Why Study Art History?

The success of a work of art is often judged by the numbers of layers of meaning which allows us to give a variety of interpretations to the work. Certainly, when a person views a work of art a dialogue begins between the viewer and the work of art and the layers of meaning are revealed, at least, revealed to the enquiring mind.

As Janson suggests, one should avoid using the cliched expression "I don't know anything about art but I know what I like". What the person is really saying is not "I know what I like" but "I like what I know".  As with many things in life, your enjoyment of art is closely tied in with your knowledge of it.  Once you are aware of the tools of knowledge we use in Art History, then you can use these tools to interpret, have a dialogue with, an unfamiliar work of art.

The basic tools with which we will work when considering a work of art include such things as form, line, colour, composition, light, iconography, iconology, historical and social setting.  These tools will help us interpret the "language" of the painting.

Taking a painting to bits, if you like, and considering it under different headings, considering different aspects of the work, does not, as some would say, destroy  or take away from the enchantment of the view. Rather, it will give an added depth to your appreciation.

It is similar to the study of a poem. Taking a poem apart, studying it under headings such as rhyme, rhythm, symbolism, alliteration, etc, is like taking a watch to bits, seeing how all the small pieces fit together to form the complete watch.
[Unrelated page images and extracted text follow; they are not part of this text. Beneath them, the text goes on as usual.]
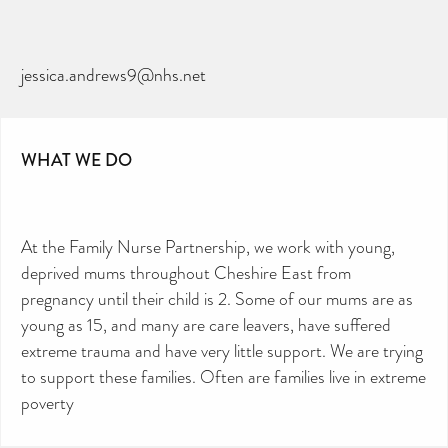
jessica.andrews9@nhs.net
WHAT WE DO
At the Family Nurse Partnership, we work with young,
deprived mums throughout Cheshire East from
pregnancy until their child is 2. Some of our mums are as
young as 15, and many are care leavers, have suffered
extreme trauma and have very little support. We are trying
to support these families. Often are families live in extreme
poverty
By understanding more of its workings you are in a position to fully appreciate the beauty of the object as a whole.

What you are doing is taking to bits the watch, the painting, or the poem, looking at each bit separately and then putting all the bits back together, but putting them back with an enlightened view on how the bits all fit together to form something aesthetically pleasing and/or with a philosophical, political or spiritual message.

Some bits may even be concealed from direct view such as the under-painting say of the Impressionists.  But once you know the type of under-painting used you can then appreciate surface light and colour in a much more intelligent and enlightened way.

This brings in the term style which in art historical terms means the distinguishing features of the line, the form, the colour , the tone, which help us see the style of a particular artist or period.  It is the style of a particular work which enables art historians to determine, by comparison and analysis, the period to which a work belongs.  It is this that will help us differentiate the Egyptian style from the Roman or Greek style.  We then can break the analysis down further into, say, provincial characteristics and schools such as the Florentine School or the Venetian School.

Then again it will be broken down into individual artists within the period and then sub-divided again into different periods of the artist's own development.  We talk, for example, of Picasso's Blue Period, and so on.

After studying art history, you should be at least asking yourself, even if not answering, the following questions about a work of art (never underestimate the importance of asking the right questions!): What is the content?  What is the work about?  What is the subject-matter?  Is the composition conveyed to us largely by line, or by tone?  How does the artist form volume?  Can we, by looking at the style of the work, estimate an approximate date of composition?  Can we see any influences from previous periods? If the work is abstract, can we see where the artist has drawn his inspiration?  Could it be the play of light on the sand, on leaves?  Or could he have taken his inspiration from examples of primitive art?

Art history opens your eyes to the world with which you are surrounded.  You will be more aware of the landscape in New Zealand, the changing light, juxtaposition of colours and times of the day.  You will be more able to "read the landscape" of a face or body.  You will also be better equipped to take on garden architecture, interior design or, of course, painting and sculpture.  You will see life and passion in architectural and artistic masterpieces and use this passion and expression of others to enhance your knowledge 0f the past and your appreciation of the present.